I am Australian by birth. My son was born here in CH and received Australian citizenship by descent . Now he has a child born here. Does anybody know if its then possible for his child to get Australian citizenship?
…have him rob a bank, worked for some of my ancestors.
I believe that for your son to be able to pass that citizenship on to his child he needs to have spent a certain amount of time living in Australia.
I’m not sure how long that is (maybe two or three years?) but the same applies for UK nationals born abroad if they want to pass on their citizenship.
Your best bet would be to ask the Australian consulate here.
To me, somehow it sounds a bit daft to me … parent are aussies. Born in CH to aussie parents. CH will not grant citizenship-by-birth. If AUS does not grant him citizenship, and he does not have a CH passport, what citizenship will he have?
I don’t think the OP’s wife is also an Aussie so his son will have a second citizenship from her which he may be able to pass on to the child. The child’s mother should also he able to pass her citizenship on to the child do the child is not going to be stateless.
In UK you can get citizenship by descent, but those who get it that way can’t give their kids citizenship by descent. Not sure if Australia copied this rule.
Interesting, what if a family lives in generations as permanent residents without another nationality
Your son has to have lived in AUS for 2+ years to pass citizenship on.
Let’s say the parents are both British by descent and have a child in Switzerland, the child would technically be stateless at birth and has no passport and cannot travel.
The parent’s would have to apply to the UK under special measures to get citizenship for the child.
Nah. If both parents are British, the baby is British, regardless.
Edit - Oh wait - you mean if the baby is of parents that are both second gen British?
Nope.

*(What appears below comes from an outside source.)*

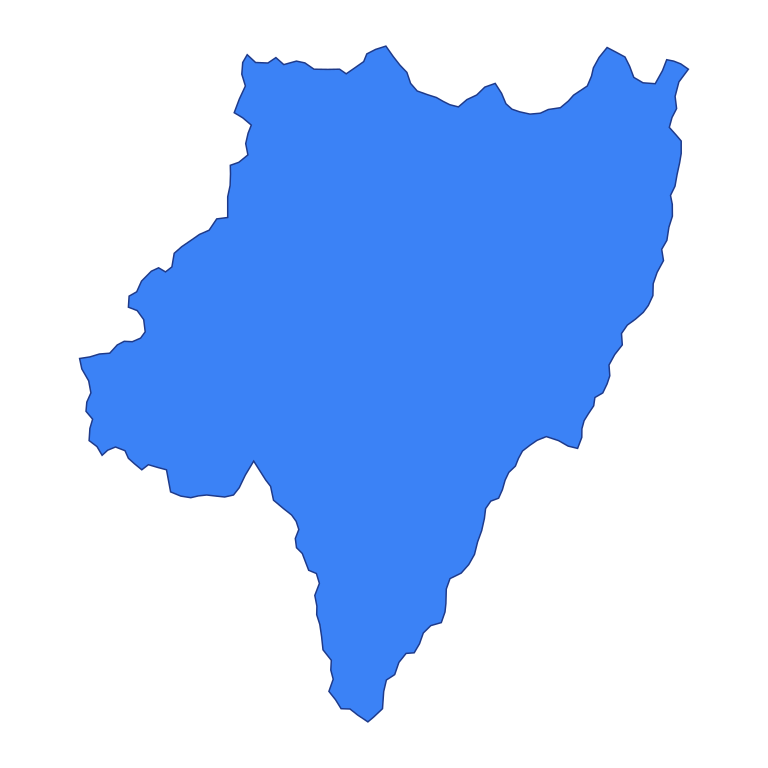 the district of Ervália, Minas Gerais, Brazil
{"feature_id": "56859067B63219191436637", "entity_name": "Ervália", "entity_type": "district", "adm_level": 2, "iso_a3": "BRA", "parent_name": "Brazil", "parent_adm1": "Minas Gerais", "projection": "natural_earth1", "projection_center": [-42.604, -20.87], "detail": "fine", "context": "isolated", "style": "filled", "palette": "blue", "viewbox_px": 768, "rotation_deg": 0, "n_neighbors": 0, "source": "geoboundaries", "source_scale": "gbopen_adm2", "svg_char_len": 2899}
<svg xmlns="http://www.w3.org/2000/svg" viewBox="0 0 768 768"><path d="M275.9,57.6L267.9,63.0L255.6,62.5L247.2,54.7L242.7,62.5L241.8,74.2L245.4,86.0L239.3,99.1L234.2,112.7L242.7,117.8L251.3,125.1L248.1,133.2L245.7,143.6L247.9,154.9L238.8,162.3L230.3,165.3L230.5,174.0L230.1,185.5L227.7,196.8L227.7,209.0L227.7,217.5L216.7,218.9L209.1,230.2L199.5,234.4L190.3,240.8L181.8,246.6L174.2,253.3L171.9,266.9L165.5,271.9L158.6,267.8L151.3,271.2L141.5,281.1L136.7,291.8L129.1,296.1L128.4,307.2L137.2,310.6L143.7,319.6L145.2,331.8L140.6,338.1L132.3,341.7L124.2,341.3L117.3,344.9L109.7,353.2L99.4,354.0L89.9,356.9L79.6,358.5L81.8,368.9L88.7,380.9L90.9,392.9L86.8,402.1L86.0,411.3L92.6,419.2L89.9,428.4L89.1,440.6L97.0,446.6L102.1,455.3L107.7,450.2L115.5,447.0L125.0,450.7L128.4,458.3L134.5,463.8L141.8,469.8L148.4,464.7L157.9,467.5L166.5,469.8L168.5,480.6L170.6,491.9L180.8,496.1L190.8,497.7L198.4,495.9L206.7,495.0L216.2,496.1L224.7,497.0L233.5,495.0L239.2,487.8L245.3,475.1L253.7,461.1L259.8,470.7L265.7,480.0L270.6,486.4L273.5,500.2L283.5,508.6L291.6,515.0L296.2,521.4L298.8,529.5L295.3,538.5L296.5,547.7L302.3,553.5L305.4,561.7L308.7,570.3L316.4,573.5L319.4,583.4L314.8,595.4L316.9,606.2L316.7,614.7L319.8,624.4L321.6,636.6L323.0,649.8L331.3,660.3L330.8,670.1L333.2,679.2L328.9,691.4L335.5,699.7L341.1,708.7L350.0,709.0L357.6,715.0L367.9,721.9L373.6,717.1L382.5,708.7L383.7,691.5L386.4,680.0L394.7,674.6L398.9,662.4L406.1,653.4L414.2,652.8L419.5,643.8L423.3,633.0L430.8,625.6L441.3,622.6L445.0,612.0L445.9,603.5L446.3,589.0L450.0,578.6L461.2,573.1L468.8,564.5L474.5,554.4L477.6,541.9L481.7,530.6L484.4,518.5L485.6,508.6L490.8,501.1L498.6,498.2L502.4,489.7L505.1,480.2L508.8,472.4L515.4,466.1L518.5,458.3L522.5,451.0L530.0,445.2L537.1,440.3L546.3,436.6L558.5,440.6L568.1,446.1L577.6,448.4L581.8,437.4L581.9,428.8L584.1,420.7L588.3,413.9L593.7,405.8L594.9,397.5L602.8,392.9L607.1,383.9L609.8,375.8L609.0,365.0L614.7,354.6L622.3,344.9L621.5,333.5L627.3,325.1L635.4,319.2L643.3,312.3L648.3,305.5L652.9,295.6L653.2,283.7L657.1,272.4L663.5,260.6L661.7,249.3L666.9,240.3L668.9,227.2L672.4,216.2L672.3,204.4L670.5,195.4L675.0,186.2L677.1,174.4L679.6,163.0L681.2,153.5L681.2,141.0L676.2,135.1L669.3,127.4L672.0,117.5L676.6,108.6L675.1,96.4L678.9,81.9L688.4,69.2L680.8,63.9L673.7,61.1L666.7,59.7L662.5,70.6L655.2,83.7L643.0,82.8L633.8,77.4L629.6,66.2L625.0,57.0L615.9,52.1L607.1,47.5L599.1,57.4L593.4,67.8L591.5,76.1L587.3,86.0L579.6,91.1L573.5,95.2L568.4,101.0L560.4,107.7L548.3,109.5L540.3,113.2L530.0,114.1L519.6,111.8L512.0,109.2L505.9,103.7L501.6,93.4L495.2,83.4L484.8,87.1L476.7,95.0L466.9,99.6L458.4,106.9L449.8,104.7L443.2,101.4L436.4,97.5L427.6,94.7L417.2,91.0L410.6,83.4L406.9,72.4L400.0,65.2L393.2,56.5L385.9,46.1L375.6,49.4L366.8,53.9L363.7,61.6L354.6,68.0L346.2,73.8L339.6,69.2L327.8,69.4L314.0,69.2L304.9,62.9L296.4,61.1L283.8,64.6L275.9,57.6Z" fill="#3b82f6" stroke="#1e3a8a" stroke-width="1.5"/></svg>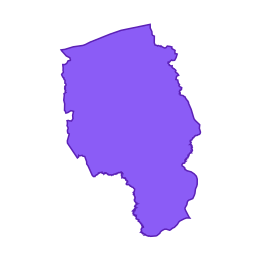 outline of Kut Chap, Udon Thani, Thailand, rotated 96°
{"feature_id": "78962969B39562479301608", "entity_name": "Kut Chap", "entity_type": "district", "adm_level": 2, "iso_a3": "THA", "parent_name": "Thailand", "parent_adm1": "Udon Thani", "projection": "robinson", "projection_center": [102.608, 17.437], "detail": "fine", "context": "isolated", "style": "filled", "palette": "violet", "viewbox_px": 256, "rotation_deg": 96, "n_neighbors": 0, "source": "geoboundaries", "source_scale": "gbopen_adm2", "svg_char_len": 5795}
<svg xmlns="http://www.w3.org/2000/svg" viewBox="0 0 256 256"><g transform="rotate(96 128 128)"><path d="M22.6,116.8L31.6,145.1L36.4,155.4L46.4,174.4L49.7,179.6L50.6,181.5L53.0,191.0L56.4,199.0L57.3,202.7L58.2,202.0L62.8,196.9L64.2,193.2L66.4,192.3L66.8,192.4L67.4,194.6L69.7,195.5L71.2,196.9L71.6,198.1L71.7,199.5L75.0,198.8L77.7,198.6L79.0,198.1L79.6,198.2L80.8,199.2L81.9,199.6L84.0,198.3L84.5,197.8L84.8,197.1L85.3,197.2L85.5,196.9L86.5,196.6L86.6,196.1L87.5,195.5L88.4,195.6L90.1,195.4L90.3,194.7L91.6,194.1L92.9,194.6L93.1,195.2L93.4,195.2L93.8,194.9L94.2,195.1L94.6,194.6L95.0,194.9L95.2,194.6L95.7,195.0L96.3,194.8L96.9,194.3L96.8,194.1L97.3,193.9L97.8,194.3L98.6,194.2L99.1,193.5L100.3,195.0L100.8,195.3L101.4,194.8L107.0,194.8L110.6,193.5L117.1,193.0L117.8,192.2L119.7,191.3L118.9,189.4L116.7,186.6L117.1,183.9L121.2,184.4L124.5,183.7L126.9,184.9L127.0,187.1L126.7,188.2L127.1,189.4L128.5,188.9L130.6,188.7L132.0,188.9L133.8,187.7L135.0,187.5L136.4,188.0L138.0,187.8L139.3,187.4L140.1,185.8L147.1,187.0L149.4,186.6L163.1,175.2L162.1,174.2L160.4,174.2L160.7,173.7L160.7,173.1L160.0,170.7L160.7,170.0L160.9,168.0L165.9,165.6L168.1,165.3L169.8,163.8L178.8,158.6L179.9,157.3L179.7,155.8L178.6,155.3L178.2,154.6L177.7,154.3L177.6,153.5L176.4,152.8L176.1,152.4L175.8,152.5L175.8,151.7L175.2,151.2L175.1,150.1L174.9,149.9L175.1,149.6L174.8,149.2L175.7,148.9L175.8,147.5L176.2,147.3L175.8,147.1L175.9,146.5L174.9,146.3L174.9,145.5L175.3,145.3L175.1,144.7L175.5,144.4L175.5,144.0L176.1,143.5L176.1,142.9L176.5,142.9L176.7,142.4L176.6,141.0L176.4,141.0L176.3,140.7L176.4,139.6L176.8,139.2L176.1,138.5L176.1,137.6L175.6,137.4L175.3,136.9L175.2,135.9L174.8,135.4L175.1,135.1L174.8,134.9L174.6,134.3L174.3,134.5L174.1,134.3L173.9,133.4L173.3,132.8L173.5,132.2L173.1,131.6L173.2,130.8L172.7,130.7L172.5,130.2L172.5,129.9L173.2,129.3L173.2,128.9L174.0,128.4L174.2,129.6L174.9,129.4L175.4,129.7L176.3,129.4L176.4,128.7L176.9,128.9L178.0,128.9L177.7,128.4L178.2,127.5L177.9,126.8L178.4,126.3L178.0,126.0L178.0,125.4L178.4,125.1L180.0,124.8L180.0,124.1L180.7,123.0L181.5,122.7L181.8,123.4L182.3,123.2L183.5,123.9L184.3,123.7L184.5,122.9L184.1,121.5L184.8,120.6L184.8,120.2L185.7,119.6L185.6,118.9L186.3,118.0L186.6,116.6L187.4,116.0L188.0,115.0L190.8,115.1L191.1,115.3L191.2,115.8L191.8,116.1L192.6,115.0L193.3,114.9L193.3,115.6L193.5,115.7L194.2,114.7L194.6,114.7L196.2,113.6L196.6,113.9L197.5,113.6L198.2,114.2L198.5,113.8L199.4,113.7L199.7,114.0L200.7,113.1L200.7,112.8L201.7,112.4L201.7,111.5L202.6,111.7L202.6,110.9L203.2,111.9L203.8,112.1L204.1,112.6L205.1,112.3L204.8,113.0L205.2,113.2L205.5,113.2L206.2,112.0L206.7,112.3L206.7,111.7L207.5,112.9L208.5,112.3L208.8,112.8L209.4,112.6L209.4,112.9L208.6,113.2L208.5,113.5L210.1,114.8L210.3,113.7L210.7,113.4L211.1,113.4L212.1,114.2L212.8,113.4L213.7,113.6L213.8,113.1L213.5,112.3L214.2,111.2L214.1,110.7L214.5,110.8L214.8,111.6L215.5,110.4L217.3,110.5L217.4,110.0L217.8,109.6L217.8,108.6L218.3,107.6L219.4,108.2L219.8,107.7L219.9,106.7L220.8,106.2L221.1,105.4L221.7,105.4L222.1,104.4L222.6,104.5L223.2,104.2L223.2,103.8L223.6,104.0L224.0,103.8L224.2,102.5L225.1,102.3L225.2,102.8L224.9,103.5L225.7,103.4L226.1,103.9L226.8,104.0L227.1,104.3L227.9,104.3L228.9,103.7L230.2,104.4L230.1,104.0L230.6,103.5L230.4,103.0L231.1,102.3L231.5,102.5L231.7,102.2L231.3,101.6L231.8,101.2L231.9,100.0L232.2,99.9L232.6,100.2L232.4,99.4L232.6,99.3L233.2,97.4L233.4,96.0L233.1,95.8L233.4,94.3L232.4,88.9L231.9,87.9L229.3,85.3L228.2,85.0L226.8,83.9L224.9,81.2L224.6,79.4L225.3,75.9L224.8,75.1L223.0,73.3L221.9,71.4L221.1,70.8L218.8,68.9L216.1,67.6L215.0,66.6L212.4,62.6L211.4,60.5L211.2,59.1L211.1,57.1L209.9,58.2L204.0,62.1L202.4,62.9L201.4,62.9L198.2,61.5L195.2,61.2L194.5,60.9L193.5,60.1L191.4,56.2L187.9,55.0L185.9,54.6L181.5,54.5L178.8,53.6L176.7,53.3L171.6,53.8L168.8,55.0L166.7,57.4L165.0,60.6L164.3,64.9L163.3,66.7L163.3,67.0L162.8,67.0L162.3,67.5L161.9,67.3L161.5,67.9L160.9,68.3L159.9,70.3L158.7,70.5L157.9,70.0L157.5,70.0L157.0,68.1L156.4,68.2L155.1,67.0L155.1,67.5L154.6,67.4L154.5,67.9L154.1,67.8L154.1,67.5L153.4,67.8L152.9,67.0L152.6,67.0L152.8,66.5L151.6,66.3L151.3,65.3L150.0,65.3L149.8,64.8L149.4,64.7L149.2,65.2L148.8,65.4L148.6,64.5L147.0,64.3L146.5,63.8L146.5,63.4L145.8,63.1L145.9,62.6L145.6,62.8L145.1,62.3L144.6,62.6L144.7,62.0L144.1,62.0L143.7,61.6L142.3,62.0L142.2,62.7L141.6,62.8L141.1,62.5L140.8,62.7L140.6,62.2L140.2,62.5L139.7,62.4L139.8,62.9L139.5,63.1L138.9,63.0L138.8,62.8L138.4,63.0L138.3,63.3L138.1,63.2L137.7,63.5L137.9,63.9L137.6,63.9L137.7,64.4L137.5,64.2L136.3,64.2L136.0,63.9L135.8,64.1L135.6,63.9L135.2,64.4L134.7,64.3L134.6,64.8L133.8,64.7L133.1,63.2L132.4,63.1L131.7,62.5L131.1,62.6L130.6,61.6L129.1,60.9L128.9,60.3L128.3,59.8L128.3,59.2L128.1,58.4L127.5,57.9L127.0,56.5L126.2,55.8L125.2,55.5L124.2,55.6L120.9,57.0L117.3,57.0L113.4,62.0L111.8,63.4L102.9,67.1L96.9,70.5L96.1,70.5L95.2,71.3L94.8,71.4L94.4,72.1L93.2,72.9L92.9,73.6L91.2,74.4L90.8,75.2L90.9,75.7L90.3,76.1L90.0,76.6L89.7,79.4L89.5,79.7L88.4,79.7L88.4,80.3L88.0,80.0L87.7,80.2L87.5,79.9L87.1,79.9L86.8,80.5L86.2,80.8L84.9,80.2L85.0,79.7L84.3,79.2L84.2,78.9L83.2,78.8L82.9,79.2L82.2,78.9L81.5,80.7L80.7,81.7L80.1,81.7L79.5,81.3L78.0,82.7L75.1,83.5L75.0,84.4L74.5,85.0L74.6,85.4L71.5,85.1L70.2,83.1L68.5,84.6L67.8,86.2L66.9,86.8L66.1,86.3L65.3,86.8L64.6,88.0L64.3,88.2L64.2,88.9L63.8,89.2L63.7,89.9L63.2,90.5L61.5,90.6L61.8,91.6L61.4,92.7L61.4,93.4L60.5,93.5L59.4,95.0L58.2,94.9L58.2,93.6L57.0,92.9L55.8,91.7L56.2,90.8L55.8,88.7L52.9,87.5L49.3,86.8L49.1,87.9L49.2,88.9L47.2,89.4L45.9,89.3L44.4,92.7L42.8,92.8L42.5,94.6L42.4,97.5L44.2,98.7L44.6,100.1L43.7,102.6L42.9,103.8L43.5,104.1L42.8,106.4L43.3,107.3L42.9,107.8L42.6,109.8L40.4,110.8L33.9,111.4L33.2,113.3L32.5,113.8L29.7,114.3L26.3,116.3L22.6,116.8Z" fill="#8b5cf6" stroke="#5b21b6" stroke-width="1.5"/></g></svg>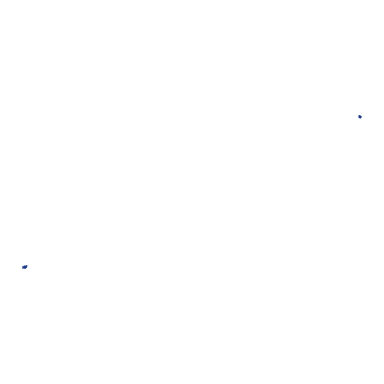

As I said, if you are British by descent, then you do not pass on your nationality automatically.
I see so at least there’s an emergency option like this.
I’ve talked to Gemini about it and according to it, it was originally to battle having too many claims for the British nationality in the ex-British Empire, and also due to the nationality seen more as of a civic contract than a blood line privilege
Possibly, but is it in the child’s best interest?
Yes it seems like that. Hard to get info online.
This happened to friends of ours in Belgium about 20 years ago.
Their son was born in Belgium but although both his parents were British neither of them were born in the UK so he wasn’t automatically given British citizenship at birth and they had to jump through some hoops before he got it.
It wasn’t difficult since they’d both lived for many years in the uk but it was time consuming and expensive getting all the documentation together to prove it.
In the meantime he was granted temporary Belgian citizenship by the Belgians as they wouldn’t allow him to be stateless.
The info is all there and easy to find on the official government website.
https://immi.homeaffairs.gov.au/citizenship/become-a-citizen/by-descent#Eligibility
There’s a UN convention on statelessness so countries signed up to this should not allow people to become stateless. However, implementations vary. I think for Switzerland they allow facilitated naturalization after 5 years - pretty useless IMO and in the scenario could leave the child/parents stuck for maybe 6-7 years for this process to complete if they didn’t have another avenue.